After the contents are free to access, it’s is just a matter of mixing the material back into the bin again using either a garden fork or shovel.
Use an Open Bin
The open bins are the best option for the hot composting option. They’re usually made from wood and wire fencing. The openness makes it easy to turn the leaves and speed up decomposition.
The disadvantage here is the varying costs to build them. The price will depend on how big you want your compost pile.
They can range from $25 to $2,000 to construct.
Use a Tumbler
A tumbler will make things easier when it comes time to turn the compost. However, these devices are best used for cold composting.

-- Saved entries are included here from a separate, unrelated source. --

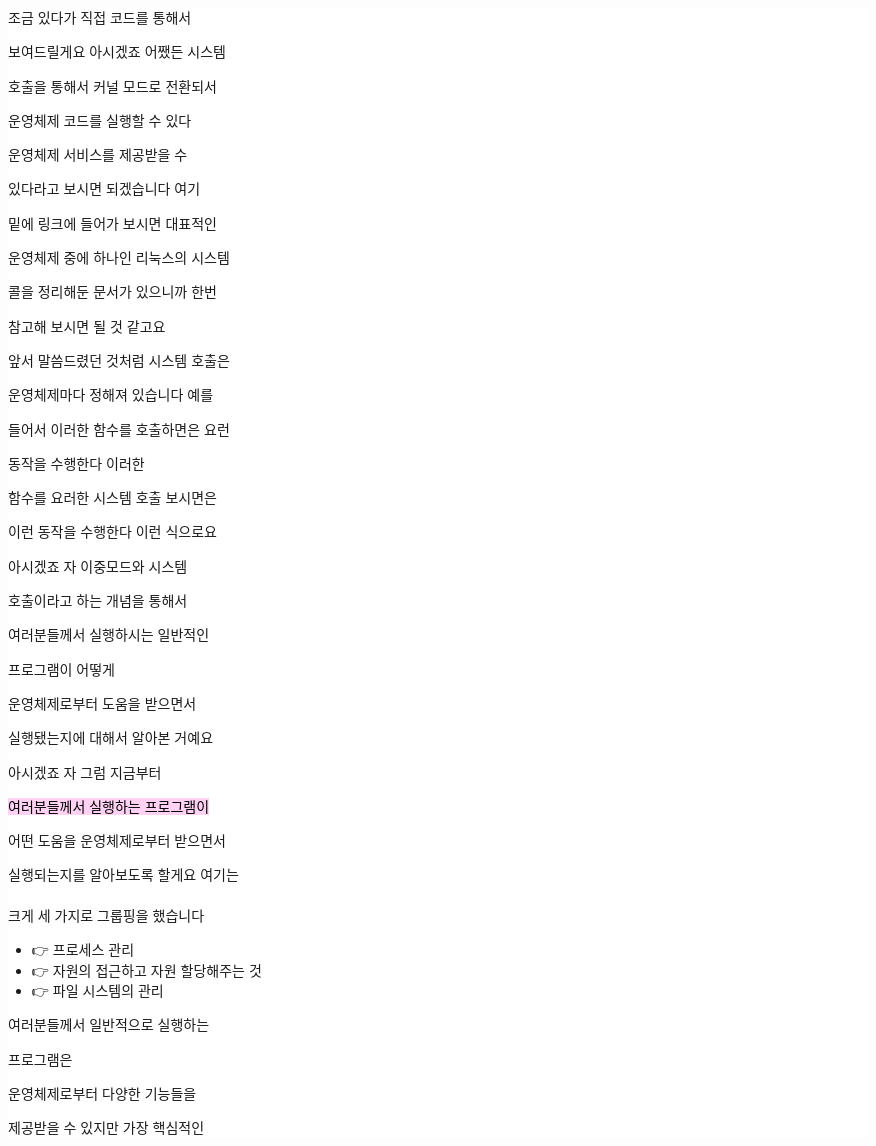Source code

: 조금 있다가 직접 코드를 통해서

보여드릴게요 아시겠죠 어쨌든 시스템

호출을 통해서 커널 모드로 전환되서

운영체제 코드를 실행할 수 있다

운영체제 서비스를 제공받을 수

있다라고 보시면 되겠습니다 여기

밑에 링크에 들어가 보시면 대표적인

운영체제 중에 하나인 리눅스의 시스템

콜을 정리해둔 문서가 있으니까 한번

참고해 보시면 될 것 같고요

앞서 말씀드렸던 것처럼 시스템 호출은

운영체제마다 정해져 있습니다 예를

들어서 이러한 함수를 호출하면은 요런

동작을 수행한다 이러한

함수를 요러한 시스템 호출 보시면은

이런 동작을 수행한다 이런 식으로요

아시겠죠 자 이중모드와 시스템

호출이라고 하는 개념을 통해서

여러분들께서 실행하시는 일반적인

프로그램이 어떻게

운영체제로부터 도움을 받으면서

실행됐는지에 대해서 알아본 거예요

아시겠죠 자 그럼 지금부터

<mark style="background: #FFB8EBA6;">여러분들께서 실행하는 프로그램이

어떤 도움을 운영체제로부터 받으면서

실행되는지를 알아보도록 할게요 여기는  
</mark>  
크게 세 가지로 그룹핑을 했습니다

- 👉 프로세스 관리
 - 👉 자원의 접근하고 자원 할당해주는 것
 - 👉 파일 시스템의 관리 

여러분들께서 일반적으로 실행하는

프로그램은

운영체제로부터 다양한 기능들을

제공받을 수 있지만 가장 핵심적인
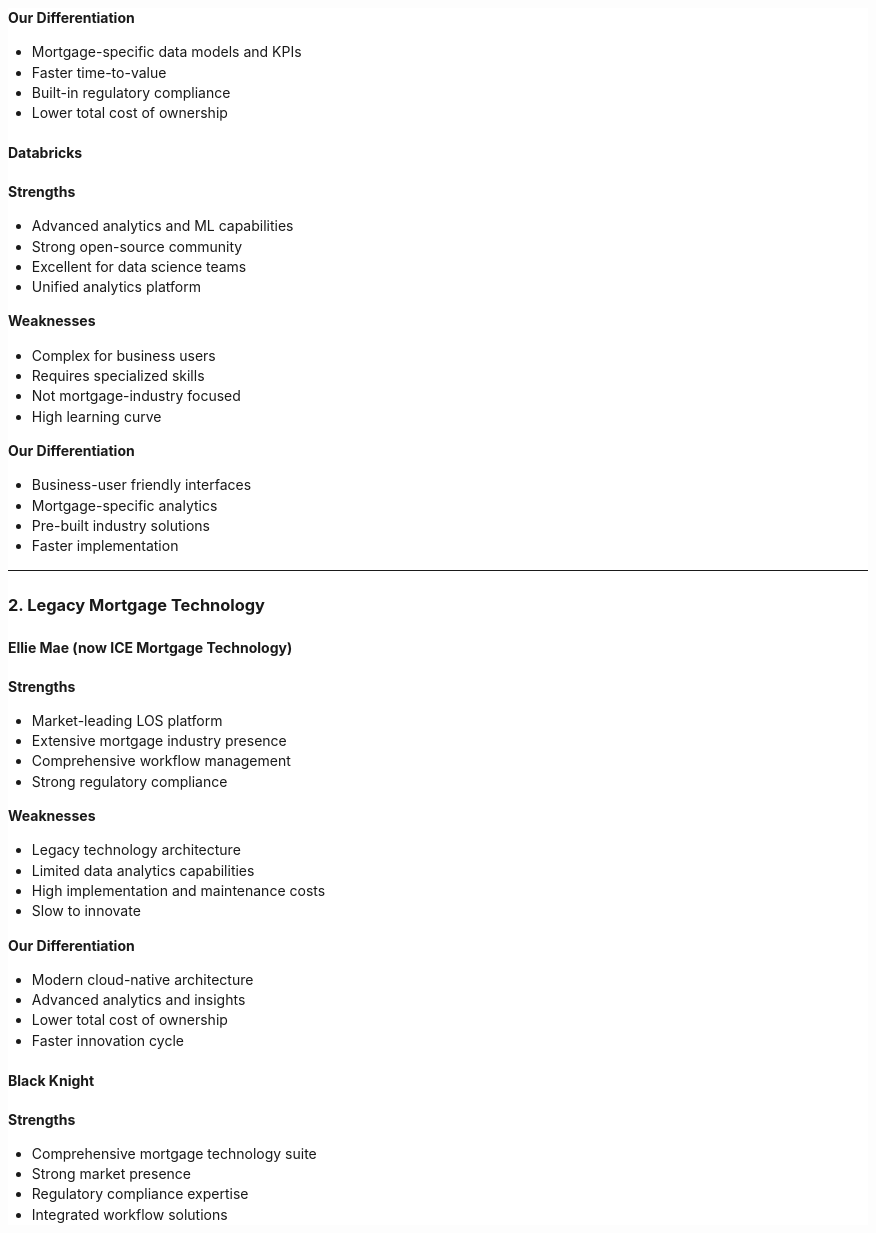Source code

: **Our Differentiation**
- Mortgage-specific data models and KPIs
- Faster time-to-value
- Built-in regulatory compliance
- Lower total cost of ownership

#### Databricks
**Strengths**
- Advanced analytics and ML capabilities
- Strong open-source community
- Excellent for data science teams
- Unified analytics platform

**Weaknesses**
- Complex for business users
- Requires specialized skills
- Not mortgage-industry focused
- High learning curve

**Our Differentiation**
- Business-user friendly interfaces
- Mortgage-specific analytics
- Pre-built industry solutions
- Faster implementation

---

### 2. **Legacy Mortgage Technology**

#### Ellie Mae (now ICE Mortgage Technology)
**Strengths**
- Market-leading LOS platform
- Extensive mortgage industry presence
- Comprehensive workflow management
- Strong regulatory compliance

**Weaknesses**
- Legacy technology architecture
- Limited data analytics capabilities
- High implementation and maintenance costs
- Slow to innovate

**Our Differentiation**
- Modern cloud-native architecture
- Advanced analytics and insights
- Lower total cost of ownership
- Faster innovation cycle

#### Black Knight
**Strengths**
- Comprehensive mortgage technology suite
- Strong market presence
- Regulatory compliance expertise
- Integrated workflow solutions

Similar to the closed compost bins, the temperature is difficult to maintain in tumblers, making it hard to ensure that the weed seeds and harmful pathogens have been killed.
If using a tumbler, it is suggested that you add a shovel of soil into the mix. This will increase the diversity of the microbes in your compost, which will help speed things up a bit.
Potential Problems With Your Compost Pile
Composting leaves doesn’t come without problems. Here are a few of the most common issues:
It’s vital not to let your compost pile overheat. There are three elements that must all be present in order for a compost pile to catch fire:
- Dry material with pockets of debris that isn’t uniform
- Pile must have limited airflow
- Improper moisture distribution throughout the pile
While most overheated compost piles do not run the risk of catching fire, they can kill the necessary microbes needed to break down the leaves properly. This is why it is so important to keep your pile from overheating.
It is possible to compost diseased leaves; however, it requires a higher temperature to ensure any harmful pathogens are killed off. It isn’t wise to use any diseased leaves in a compost pile during the winter months.
These leaves can infest the rest of the pile, which could then be transferred to your plants.
If it’s possible, you should still try to turn your compost pile even in the winter months. As spring returns, continue turning at regular intervals to ensure the heat flows throughout.
Other Methods for Dealing With Leaves
Leaf mold is the material often found on the forest floor. It isn’t as rich in nutrients as compost is, but it can be used for mulching and controlling weeds.
You can make leaf mold quickly in a garage bag. You’ll want to follow the steps listed above, and you’ll just use a bag as your pile. Make sure to keep them wet, and you can “turn” the pile by shaking the bag every few weeks.
If you do use a bag, just remember to cut a few slits in the bag for airflow.
Composting can be a great solution to the autumn leaves cluttering your yard. Hopefully, this article has given you the fastest composting options that work for your space.